Weiss, W. - Presenter, Structural Integrity Associates
Ruchte, B. - Presenter, Structural Integrity Associates, Inc.
The steam operating conditions in both petrochemical plants and power generation facilities have increased though the years. Recent ethylene plant projects have been designed and built with steam pressures as high as 1700 psig/11.7 MPa and with a superheat temperature of 960°F/515°C. The power industry has long since moved past ethylene plant steam pressure and temperature levels to supercritical steam systems that operate at pressures in excess of 4400 psig/30.3 MPa and temperatures in excess of 1100°F/600°C. For these systems, creep strength enhanced ferritic steels (CSEFs) and austenitic steels are used at the higher-temperature locations. However, CSEF steels such as Grade 91 have also been increasingly selected as materials for steam piping in new construction projects for petrochemical plants, despite the lower temperatures and pressures where improved creep resistance is not necessarily required.

These steels are based on the conventional chrome-moly low alloy steels (e.g., 2¼Cr-1Mo and 9Cr-1Mo) but utilize small additions of carbo-nitride formers such as vanadium and niobium to provide enhanced creep strength. Due to the their normalized-and-tempered heat treatment condition, CSEF steels have considerably higher strength than conventional low alloy steels at all temperatures. This allows less material to be used (e.g., thinner walls, less weld metal, fewer supports, etc.), often making CSEF steels more cost-effective than low alloy steels even outside the creep range.

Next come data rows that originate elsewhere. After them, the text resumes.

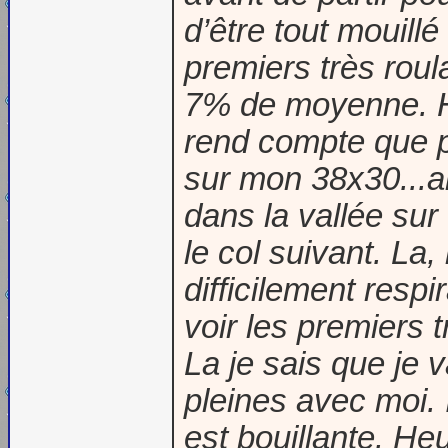
d’être tout mouill
premiers très roul
7% de moyenne. He
rend compte que p
sur mon 38x30...ai
dans la vallée sur
le col suivant. La,
difficilement resp
voir les premiers t
La je sais que je 
pleines avec moi. 
est bouillante. He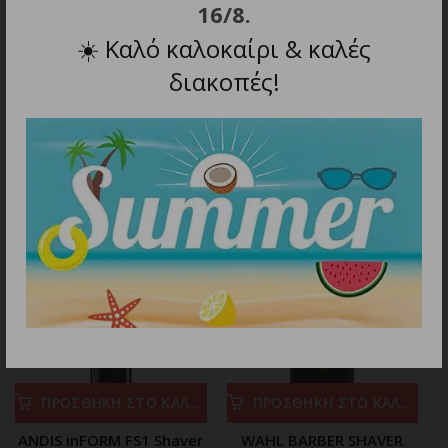
Διαστάσεις προϊόντος (Μ x Π x Υ): 6.3 x 3 x 12.5
16/8.
cm.
☀️
Καλό καλοκαίρι & καλές
Βάρος: 0.155 kg.
διακοπές!
ΣΧΕΤΙΚΑ ΠΡΟΪΟΝΤΑ
ΠΡΟΣΘΗΚΗ ΣΤΟ ΚΑΛΑΘΙ
ΠΡΟΣΘΗΚΗ ΣΤΟ ΚΑΛΑΘΙ
ANDIS inFORM FS1 Shaver
WAHL BARBER SHAVER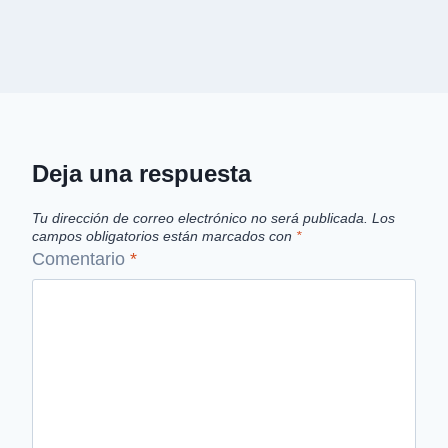
Deja una respuesta
Tu dirección de correo electrónico no será publicada.
Los
campos obligatorios están marcados con
*
Comentario
*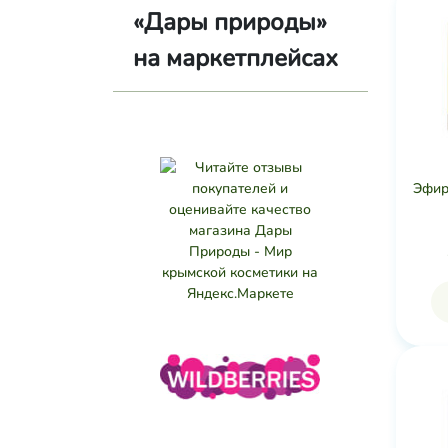
«Дары природы»
на маркетплейсах
Эфир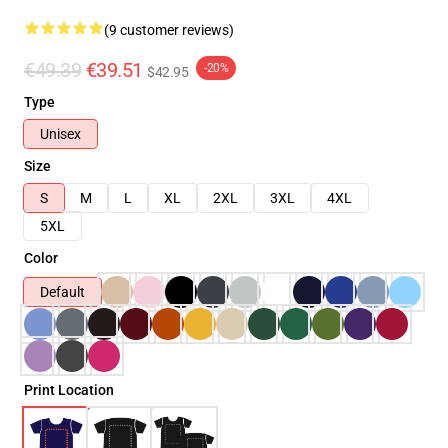
(9 customer reviews)
€49.39
€39.51
-20%
$42.95
Type
Unisex
Size
S
M
L
XL
2XL
3XL
4XL
5XL
Color
Default
Print Location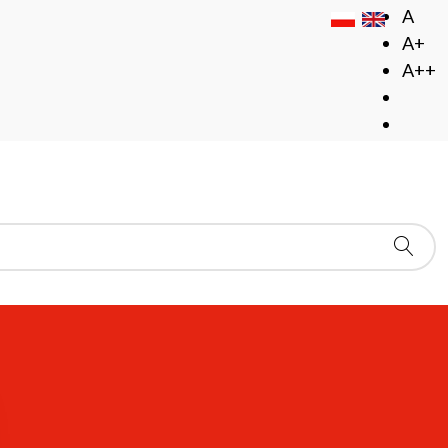
A
A+
A++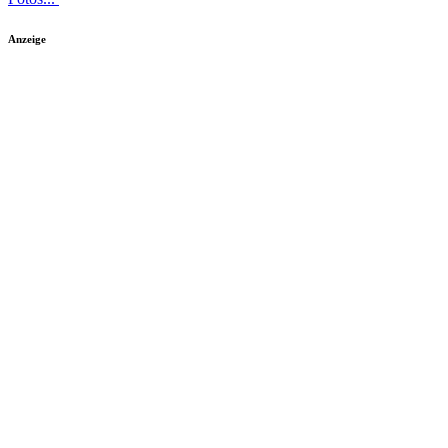
Anzeige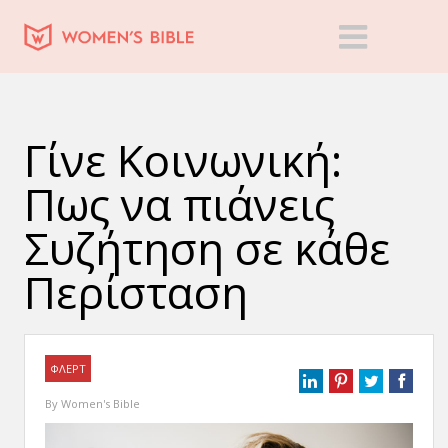
Γίνε Κοινωνική:
Πως να πιάνεις
Συζήτηση σε κάθε
Περίσταση
ΦΛΕΡΤ
By
Women's Bible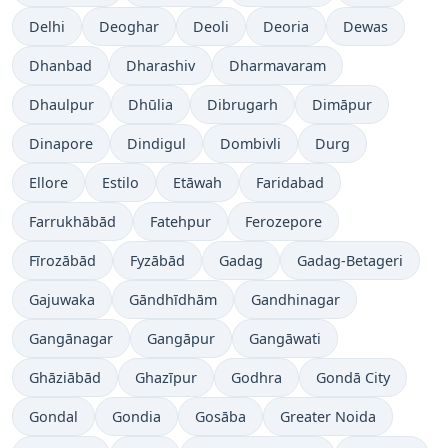
Delhi
Deoghar
Deoli
Deoria
Dewas
Dhanbad
Dharashiv
Dharmavaram
Dhaulpur
Dhūlia
Dibrugarh
Dimāpur
Dinapore
Dindigul
Dombivli
Durg
Ellore
Estilo
Etāwah
Faridabad
Farrukhābād
Fatehpur
Ferozepore
Fīrozābād
Fyzābād
Gadag
Gadag-Betageri
Gajuwaka
Gāndhīdhām
Gandhinagar
Gangānagar
Gangāpur
Gangāwati
Ghāziābād
Ghazīpur
Godhra
Gondā City
Gondal
Gondia
Gosāba
Greater Noida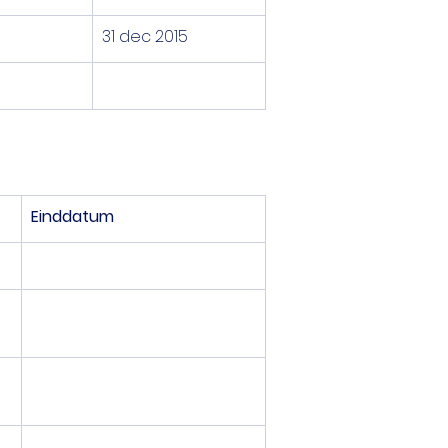
31 dec 2015
Einddatum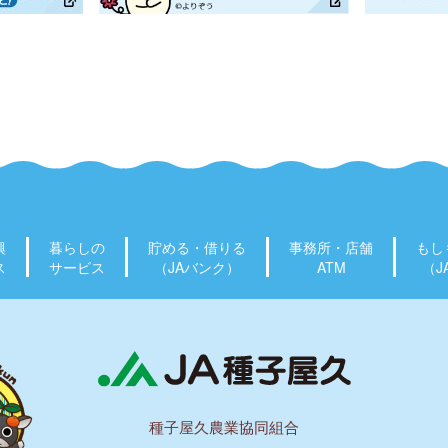
興
暮らしの
貯める・借りる
事務所・店舗
もし
ス
サービス
（JAバンク）
ATM
（J
種子屋久農業協同組合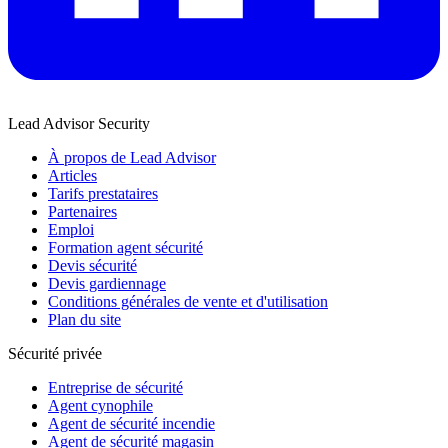
Lead Advisor Security
À propos de Lead Advisor
Articles
Tarifs prestataires
Partenaires
Emploi
Formation agent sécurité
Devis sécurité
Devis gardiennage
Conditions générales de vente et d'utilisation
Plan du site
Sécurité privée
Entreprise de sécurité
Agent cynophile
Agent de sécurité incendie
Agent de sécurité magasin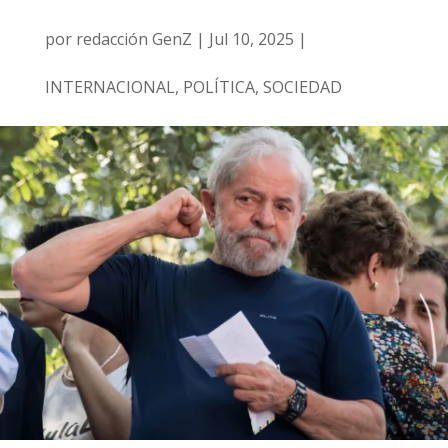
por
redacción GenZ
|
Jul 10, 2025
|
INTERNACIONAL
,
POLÍTICA
,
SOCIEDAD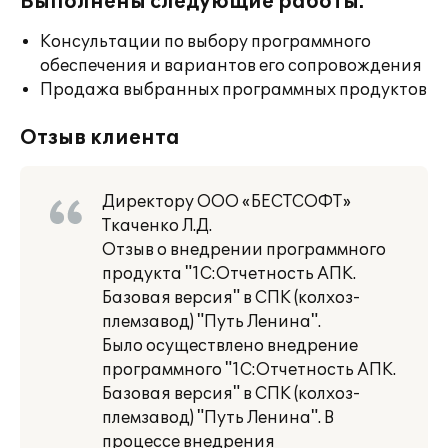
Выполнены следующие работы:
Консультации по выбору программного
обеспечения и вариантов его сопровождения
Продажа выбранных программных продуктов
Отзыв клиента
Директору ООО «БЕСТСОФТ»
Ткаченко Л.Д.
Отзыв о внедрении программного
продукта "1С:Отчетность АПК.
Базовая версия" в СПК (колхоз-
племзавод) "Путь Ленина".
Было осуществлено внедрение
программного "1С:Отчетность АПК.
Базовая версия" в СПК (колхоз-
племзавод) "Путь Ленина". В
процессе внедрения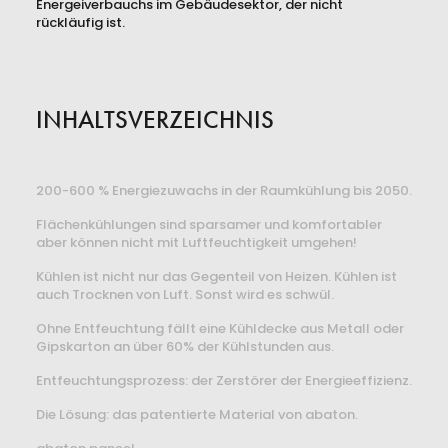
Energeiverbauchs im Gebäudesektor, der nicht
rückläufig ist.
INHALTSVERZEICHNIS
200-600 % Energiezuwachs in der Raumkühlung bis 2050.
Flächenkühlungen sind sparsamer und komfortabler
aber können nicht mit Luftfeuchtigkeit umgehen!
Kühlen ist nicht nur das Gegenteil von Heizen. Kühlen ist
auch Trocknen von Luft. Sonst wird es schwül.
Ohne Entfeuchtung fällt eine Kühldecke aus Metall oder
Gipskarton an über 60% der Kühlstunden aus.
Entfeuchtungsprozess: der Zerstörer der Energieeffizienz.
Die Lösung: das patentierte Material von abaton.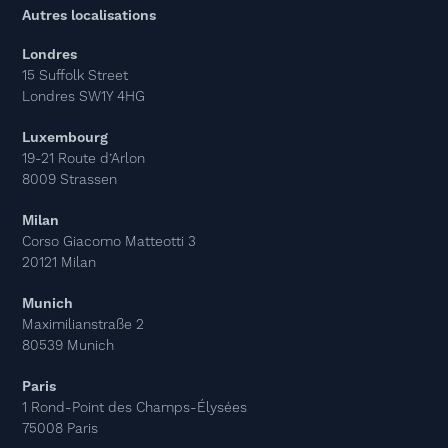
Autres localisations
Londres
15 Suffolk Street
Londres SW1Y 4HG
Luxembourg
19-21 Route d’Arlon
8009 Strassen
Milan
Corso Giacomo Matteotti 3
20121 Milan
Munich
Maximilianstraße 2
80539 Munich
Paris
1 Rond-Point des Champs-Élysées
75008 Paris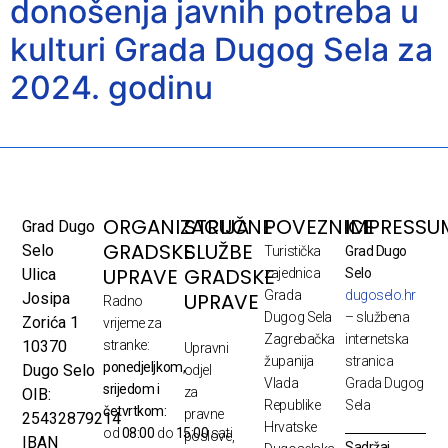
donošenja javnih potreba u
kulturi Grada Dugog Sela za
2024. godinu
ORGANIZACIJA
STRUČNE
POVEZNICE
IMPRESSU
Grad Dugo
GRADSKE
SLUŽBE
Selo
Turistička
Grad Dugo
UPRAVE
GRADSKE
Ulica
zajednica
Selo
Grada
dugoselo.hr
UPRAVE
Josipa
Radno
Dugog Sela
– službena
Zorića 1
vrijeme za
Zagrebačka
internetska
10370
stranke:
Upravni
županija
stranica
ponedjeljkom,
Dugo Selo
odjel
Vlada
Grada Dugog
srijedom i
za
OIB:
Republike
Sela
četvrtkom:
pravne
25432879214
Hrvatske
od
08:00
do
15:00
sati
poslove,
IBAN
Sadržaj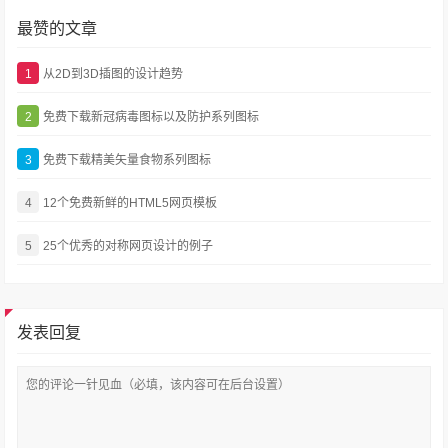
最赞的文章
1
从2D到3D插图的设计趋势
2
免费下载新冠病毒图标以及防护系列图标
3
免费下载精美矢量食物系列图标
4
12个免费新鲜的HTML5网页模板
5
25个优秀的对称网页设计的例子
发表回复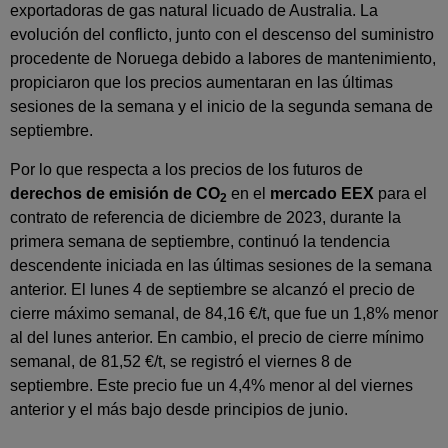
exportadoras de gas natural licuado de Australia. La
evolución del conflicto, junto con el descenso del suministro
procedente de Noruega debido a labores de mantenimiento,
propiciaron que los precios aumentaran en las últimas
sesiones de la semana y el inicio de la segunda semana de
septiembre.
Por lo que respecta a los precios de los futuros de
derechos de emisión de CO
en el
mercado EEX
para el
2
contrato de referencia de diciembre de 2023, durante la
primera semana de septiembre, continuó la tendencia
descendente iniciada en las últimas sesiones de la semana
anterior. El lunes 4 de septiembre se alcanzó el precio de
cierre máximo semanal, de 84,16 €/t, que fue un 1,8% menor
al del lunes anterior. En cambio, el precio de cierre mínimo
semanal, de 81,52 €/t, se registró el viernes 8 de
septiembre. Este precio fue un 4,4% menor al del viernes
anterior y el más bajo desde principios de junio.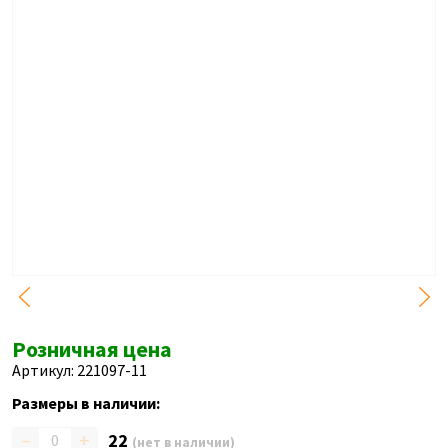
Розничная цена
Артикул: 221097-11
Размеры в наличии:
–
+
22
(нет в наличии)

The power generation industry has routinely been using CSEFs since the 1980s, and a number of issues have been encountered in the transfer of these laboratory-developed steels to the real world of steam piping and headers. Unlike carbon and low alloy steels, the improved properties of Grade 91 and related CSEF steels rely on achieving and maintaining a specific martensitic microstructure. The martensitic microstructure is attained through very specific and controlled temperatures and cooling rates during the steel processing. Virtually any incident during manufacture, construction, or operation that disrupts this microstructure can compromise the material’s integrity and prevent it from achieving its designated properties.

Drawing on experience from the power generation industry, including work done with and by the Electric Power Research Institute (EPRI), this paper will present some of the history and background related to these steels and examples of current applications and issues.